Chapter 10: The Ghost in the City
By sunrise, Collins had come through. Elias stood in front of a worn-down apartment complex on the outskirts of the city, the kind of place where people lived when they didn't want to be found.
According to Collins, Clara Monroe had rented an apartment here under a fake name, paying in cash every month. No records, no paper trail. Just whispers of a woman who once walked in Voss's shadow.
Elias stepped inside, his boots echoing against the cracked tile floor. The hallway smelled of mildew and stale smoke, the flickering lights barely illuminating the numbers on the doors. He found hers—2B.
He knocked. No answer.
He knocked again, firmer this time. Still nothing.
Reaching into his coat, Elias pulled out a small toolset, working the lock with practiced ease. A click, and the door swung open.
The apartment was small, sparsely furnished. A single chair, a coffee table stacked with newspapers, an empty ashtray. The air was thick with the scent of perfume, faint but still present.
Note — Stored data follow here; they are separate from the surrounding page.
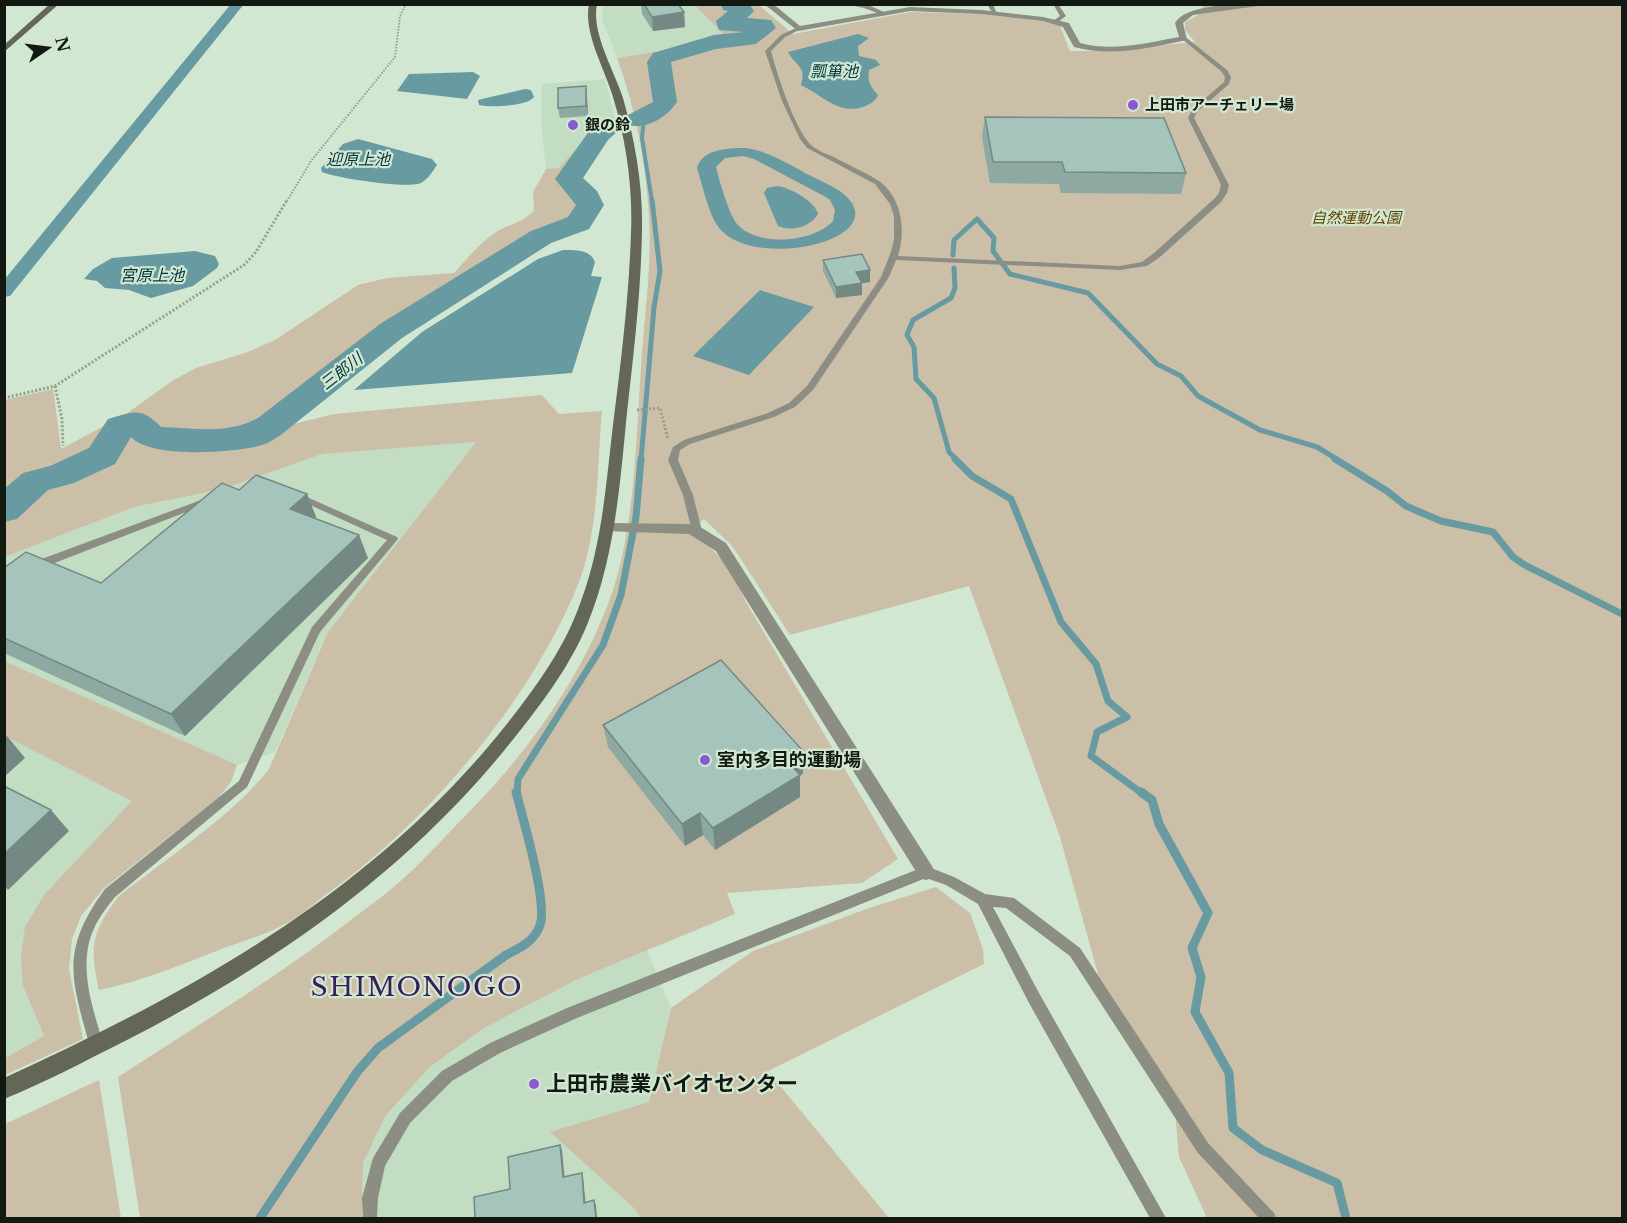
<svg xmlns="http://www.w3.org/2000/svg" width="1627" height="1223" font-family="'Libre Baskerville','Noto Sans JP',serif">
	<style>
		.built { fill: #c2ddc2 }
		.green { fill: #ccbfa8 }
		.water { fill: #679aa1; fill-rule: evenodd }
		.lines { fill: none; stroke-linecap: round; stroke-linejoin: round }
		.stream-far3 { stroke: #679aa1; stroke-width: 4 }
		.stream-far2 { stroke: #679aa1; stroke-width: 5 }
		.stream-far1 { stroke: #679aa1; stroke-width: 7 }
		.stream { stroke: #679aa1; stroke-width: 9 }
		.canal { fill: #679aa1; fill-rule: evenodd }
		.river { fill: #679aa1; fill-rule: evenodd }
		.path-far1 { stroke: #90a190; stroke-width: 2; stroke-dasharray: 1.5 1.5; stroke-linecap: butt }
		.path { stroke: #90a190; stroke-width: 3; stroke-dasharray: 2 2; stroke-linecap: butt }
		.lane { fill: #8c8e83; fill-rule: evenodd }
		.street { fill: #8c8e83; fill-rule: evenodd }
		.secondary { fill: #646656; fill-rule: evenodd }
		.wall { fill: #8ea9a1 }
		.shaded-wall { fill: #748983 }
		.building { fill: #a5c4bb; stroke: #748983; stroke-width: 1.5 }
		.poi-dot { fill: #8959d2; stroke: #d2e7d2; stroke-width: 2 }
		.labels { text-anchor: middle; stroke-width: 4.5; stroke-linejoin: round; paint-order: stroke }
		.far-poi-label { font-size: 15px; font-weight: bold; fill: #111911; stroke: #d2e7d2; text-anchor: start }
		.far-park-label { font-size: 15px; font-style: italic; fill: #614600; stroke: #d2e7d2 }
		.far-water-label { font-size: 16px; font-style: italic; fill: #01363c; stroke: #d2e7d2 }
		.poi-label { font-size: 18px; font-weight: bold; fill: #111911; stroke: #d2e7d2; text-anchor: start }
		.near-poi-label { font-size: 21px; font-weight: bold; fill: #111911; stroke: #d2e7d2; text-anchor: start }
		.near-quarter-label { font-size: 26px; letter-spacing: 1.5px; fill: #372059; stroke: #d2e7d2 }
	</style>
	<rect width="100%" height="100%" fill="#d2e7d2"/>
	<g class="built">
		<path d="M603,5h92l28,27 -32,14 -74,12 -15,-39z"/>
		<path d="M605,79l11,44 -21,4 -36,41 -13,1 -5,-46 1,-39z"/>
		<path d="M476,442l-148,190 -53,120 -142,49 -110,185 21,50 -39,22v-501l129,-50 89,-18 99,-35z"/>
		<path d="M647,950l24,58 -22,94 94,116h-381l1,-55 23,-48 44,-48 54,-39 96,-50z"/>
	</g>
	<g class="green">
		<path d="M750,4l10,2 33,28 118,-22 70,2 62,7 17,5 10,25h33l92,-9 -10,-12v-8l17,-9 1,-8h419v1213h-415l-28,-61 -5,-57 -70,-104 -44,-159 -91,-251 -179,49 -57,-88 -29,-28 -14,10 38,35 18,38 152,257 -36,24 -135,10 8,21 -155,64 -96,50 -54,39 -44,48 -23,48 -1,55h-222l-22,-141c80,-52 163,-102 238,-161 17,-13 34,-25 49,-39 22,-20 41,-42 62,-63 61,-62 114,-135 144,-218 24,-68 25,-156 30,-229 3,-49 11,-100 8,-150 -3,-53 -13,-108 -32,-159l74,-12 31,-13 -27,-28z"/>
		<path d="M595,127l12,6 -33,46 9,12 9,6 2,10 -4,9 -8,8 -25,9 -137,84 -67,48 -76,63 57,-14 208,-19 17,19 43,-3c-5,55 -3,118 -23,171 -46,117 -153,242 -255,314 -13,10 -26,22 -41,29 -18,10 -40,16 -59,23 -41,16 -81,33 -125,42 -10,-43 -7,-59 20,-94 48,-38 114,-81 150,-127l59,-137 148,-190 -154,12 -99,35 -89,18 -129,50v-157l48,-11 8,60 65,-35 46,-33 24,-13 52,-16 27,-12 83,-55 29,-7 67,-5c12,-13 24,-28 38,-38 16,-12 26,-9 42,-24l-1,-19 13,-23 13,-1z"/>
		<path d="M4,661l233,104 -6,17 -13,16 -114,90 -23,28 -9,23 -3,30 14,70 -78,36v-17l39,-22 -21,-50 -2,-29 4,-30 19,-32 88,-94 -127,-65z"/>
		<path d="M936,887l34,26 13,36 1,15 -216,107 121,147h-248l-7,-10 -84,-76 99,-30 22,-94 82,-57 116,-43z"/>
		<path d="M99,1080l22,138h-116v-94z"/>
	</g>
	<g class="water">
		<path d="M858,34l11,4 -11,8 1,10 17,4 4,5 -11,5c-2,12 2,17 9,25 -3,7 -8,9 -15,12 -25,8 -41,-12 -62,-22 6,-19 -5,-18 -13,-33z"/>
		<path d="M473,72l7,4 -13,23 -70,-8 12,-17z"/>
		<path d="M525,89l6,1 3,7c-6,9 -44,11 -55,8l-1,-5 4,-1z"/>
		<path d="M358,139l74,20 5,6c-4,6 -9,14 -16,18 -13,6 -85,-5 -99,-11l-1,-4 22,-24z"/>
		<path d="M745,148c24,3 45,17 66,28 12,6 27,12 36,21 43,44 -93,74 -128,31 -10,-13 -17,-44 -22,-60 5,-19 31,-20 48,-20zM743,156l11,3 70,37 6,4 5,10 -2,11c-20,22 -76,26 -96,3 -8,-10 -18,-44 -21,-57l9,-9z"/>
		<path d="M778,186c12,2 37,15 40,28 -8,13 -26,18 -40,12l-14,-33 3,-5z"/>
		<path d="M563,250c12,0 27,-1 32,12l-4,14 11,1 -30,96 -218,17 68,-58 116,-73z"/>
		<path d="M195,251l20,5 4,8 -2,4 -24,18 -42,12 -22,-8 -24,-2 -8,-7 -13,-2 9,-10 19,-11z"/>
		<path d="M760,290l54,17 -65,68 -56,-19z"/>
	</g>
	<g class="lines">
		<path class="stream-far3" d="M644,117l-2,21 10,63"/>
		<g class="stream-far2">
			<path d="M953,255l1,-15 23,-21 17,19 -1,13 17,23 78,19 69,71 24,12 17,20 62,34 57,17 21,13"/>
			<path d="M954,268l1,20 -4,10 -38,22 -6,15 7,12 2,32 18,19 15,54 8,8"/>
			<path d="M641,460l13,-153 6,-36 -8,-71"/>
		</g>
		<g class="stream-far1">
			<path d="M955,459l17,17 39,23 50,123 35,42 12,37 19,16 -30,15 -6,24 52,38"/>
			<path d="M1335,459l52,32 19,15 35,15 52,11 20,25 12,8 97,49"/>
			<path d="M517,794l1,-15 85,-134 18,-50 15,-78 5,-58"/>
		</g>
		<g class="stream">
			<path d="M1141,792l11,8 7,24 49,89 -16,35 9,29 -6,35 34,61 4,55 29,22 75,33 9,35"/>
			<path d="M260,1218l97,-146 21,-24 128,-93c14,-7 29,-14 34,-30 8,-22 -17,-106 -24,-133"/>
		</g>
		<path class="canal" d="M231,4h13l-234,292 -6,1v-17z"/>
		<g class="river">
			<path d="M721,4h28l5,7 -7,7 24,2 5,8 -20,16 -40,5 -45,13 6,40c-10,15 -30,28 -49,23l-4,-5 4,-5 25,-13 -6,-40 6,-9 61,-18 30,-3 -25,-2 -3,-9 12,-10 -5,-1z"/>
			<path d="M606,122l9,3 4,5 -11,10 -25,38 14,13 7,14 -15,24 -38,14 -149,95 -120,96c-6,4 -13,9 -20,11 -27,8 -111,14 -131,-8l-16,27 -41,19 -26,7 -31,29 -13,3v-33l19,-16 27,-7 39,-18 19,-29c25,-7 33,-13 53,8 33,1 67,8 97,-9l122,-94 151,-93 37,-14 8,-12 -21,-26 35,-49z"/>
		</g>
		<path class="path-far1" d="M287,201l24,-40 84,-104 5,-41 6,-12"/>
		<g class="path">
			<path d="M55,386l7,33 1,27"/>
			<path d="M4,398l51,-12 189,-121 12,-13 31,-52"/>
			<path d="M637,410l23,-2 8,31"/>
		</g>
		<g class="lane">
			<path d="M845,4h21l20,9 -3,2 -19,-7z"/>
			<path d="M987,4h6l4,10h-4z"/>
			<path d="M1053,4h5l8,12 -8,6 -5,-1 7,-5z"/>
			<path d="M796,28l5,1 -16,8 -14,14c6,23 23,76 39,93 6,6 16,10 24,13 14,8 31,15 45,24 23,17 27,49 19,75l222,10 22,-4 12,-9 61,-55 4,-5 2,-8 -33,-67 4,-8 32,-28 1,-5 -3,-5 -40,-33 -1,-1 3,-2 43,34 4,7 -2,7 -32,28 -3,6 35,67 -2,8 -6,9 -61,55 -13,9 -27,4 -224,-10 -7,17 -76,113 -18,17 -21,10 -84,27 -10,6 -2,10 15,35 9,36 -5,3 -5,-3 -9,-36 -15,-35 5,-13 11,-7 84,-27 21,-10 18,-17 74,-109 10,-25 3,-13v-23l-4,-12 -15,-20 -68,-36 -7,-9 -18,-38 -17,-50 16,-16z"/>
			<path d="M300,494l97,43 1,2 -78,93 -73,155 -132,110c-9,11 -18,23 -23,36 -14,37 2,78 12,114l-2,5 -5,2 -5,-2 -2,-5c-19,-69 -30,-96 15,-158l134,-108 73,-154 75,-87 -90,-41 -2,-2 2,-2z"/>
			<path d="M209,497l3,1 2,2 -2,2 -173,67 -4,1 -5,-4 1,-3z"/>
			<path d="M926,866l28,11 31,17 29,4 66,50 128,195 66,70 2,5h-17l-61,-65 -128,-197 -64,-48 -13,-1 46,86 127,225h-16l-121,-215 -51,-99 -32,-19 -20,-7 -349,140 -77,35 -48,28 -42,42 -25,43 -7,32 -1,20h-14l-1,-20 11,-40 27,-45 42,-42 48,-28 77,-35z"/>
		</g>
		<g class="street">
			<path d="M764,4h9l27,22 110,-19 71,3 62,7 26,6 11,20c33,9 66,0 99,-6l-4,-14c11,-21 75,-19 97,-19l-79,11 -10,8 4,17c-38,8 -75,17 -113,7l-11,-20 -20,-6 -62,-7 -71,-3 -112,20z"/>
			<path d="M609,523l80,1 13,4 24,15 206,323 3,6 -3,6 -6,2 -6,-2 -204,-327 -27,-17 -85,-3 -2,-3z"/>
		</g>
		<g class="secondary">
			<path d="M50,4h9l-55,48v-7z"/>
			<path d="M589,4h8c-6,29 17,66 26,94 12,43 20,87 19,132 -1,61 -8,121 -15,182 -7,72 -12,145 -40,213 -18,43 -47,81 -76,117 -104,130 -239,224 -386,299 -40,20 -79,41 -121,58v-21c187,-86 362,-182 494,-343 33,-41 66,-84 83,-134 21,-56 25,-117 32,-176 8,-64 16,-128 18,-192 2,-46 -5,-93 -18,-136 -8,-28 -30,-64 -24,-93z"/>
		</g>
	</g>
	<g class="wall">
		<path d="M641,4h37l6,8 1,15 -32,4 -11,-17z"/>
		<path d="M586,86l1,11 1,19 -28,2 -2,-10z"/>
		<path d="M985,117l201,56 -5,21 -120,-1 -2,-9 -69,-1 -8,-46z"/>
		<path d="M823,260l47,10v12l-8,1v12l-26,3 -13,-27z"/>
		<path d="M239,490l68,4 9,23 -1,1 53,40 -183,178 -181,-83v-85l97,15z"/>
		<path d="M603,725l200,48 -3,3v21l-85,53 -12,-15 -18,11 -77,-99z"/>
	</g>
	<g class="shaded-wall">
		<path d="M684,12l1,15 -32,4 -1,-14z"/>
		<path d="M586,86l1,11 1,19 -2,-10z"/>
		<path d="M870,270v12l-14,2v-12z"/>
		<path d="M862,283v12l-26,3v-11z"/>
		<path d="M307,494l9,23 -16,15 -10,-23z"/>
		<path d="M359,535l9,23 -183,178 -14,-22z"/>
		<path d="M7,736l18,22 -21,19v-39z"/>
		<path d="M803,751v22l-3,3v21l-85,53 -2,-22 74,-67z"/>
		<path d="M51,810l18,21 -61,59 -4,-4v-32z"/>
		<path d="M700,813l3,22 -18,11 -3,-22z"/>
		<path d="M560,1145l2,5 3,31 -2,-4z"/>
		<path d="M582,1173l1,4 3,30 -2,-4z"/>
		<path d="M594,1200l2,5 1,13h-1z"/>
	</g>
	<g class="building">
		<path d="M644,4h34l6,8 -32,5z"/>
		<path d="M586,86v20l-28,2v-20z"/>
		<path d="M985,117l179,1 22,55 -121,-1 -3,-10h-69z"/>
		<path d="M862,254l8,16 -14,2 6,11 -26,4 -13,-27z"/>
		<path d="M256,475l51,19 -17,15 69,26 -188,179 -167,-76v-70l22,-16 75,31 121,-100 17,7z"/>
		<path d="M721,660l82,91 -16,10 13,14 -87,53 -13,-15 -18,11 -79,-99z"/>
		<path d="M4,786l47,24 -47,44z"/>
		<path d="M560,1145l3,32 19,-4 2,30 10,-3 2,18h-121l-1,-21 36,-8 -2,-32z"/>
	</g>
	<g class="poi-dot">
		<circle cx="1133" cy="105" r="6"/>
		<circle cx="573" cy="125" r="6"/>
		<circle cx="705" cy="760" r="6"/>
		<circle cx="534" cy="1084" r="6"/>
	</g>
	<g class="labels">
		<g class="far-poi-label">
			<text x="1145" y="110">上田市アーチェリー場</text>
			<text x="585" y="130">銀の鈴</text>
		</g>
		<g class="far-park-label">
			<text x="1356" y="223">自然運動公園</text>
		</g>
		<g class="far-water-label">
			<text x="834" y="77">瓢箪池</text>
			<text x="358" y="165">迎原上池</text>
			<text x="152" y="281">宮原上池</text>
			<text transform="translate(341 371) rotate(-38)" y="6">三郎川</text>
		</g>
		<g class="poi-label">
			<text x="717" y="766">室内多目的運動場</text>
		</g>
		<g class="near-poi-label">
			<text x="546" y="1091">上田市農業バイオセンター</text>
		</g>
		<g class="near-quarter-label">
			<text x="417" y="996">SHIMONOGO</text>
		</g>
	</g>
	<rect width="1627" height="1223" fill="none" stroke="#111911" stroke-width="12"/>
	<g transform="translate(48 48) rotate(76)" stroke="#d2e7d2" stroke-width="4.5" paint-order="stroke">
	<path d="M0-4.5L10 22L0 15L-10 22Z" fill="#111911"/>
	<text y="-9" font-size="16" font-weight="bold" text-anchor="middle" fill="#111911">N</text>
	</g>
</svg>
Someone had been here recently.
He took a careful step inside, scanning the space. A bulletin board on the far wall caught his attention, littered with notes, photos, and what looked like surveillance shots. Some of them were of Nathaniel Voss. Others… were of him.
Elias's stomach tightened. Clara Monroe hadn't just been hiding. She'd been watching.
A soft creak behind him. He turned sharply, reaching for his gun—
Only to find himself staring down the barrel of another.
A woman stood in the doorway, her grip steady, her dark eyes unreadable.
"Detective Mercer," she said, voice like steel. "You shouldn't have come here."
Elias smirked. "Funny. I was about to say the same thing to you."
Clara Monroe had just stepped out of the shadows. And the game had changed once again.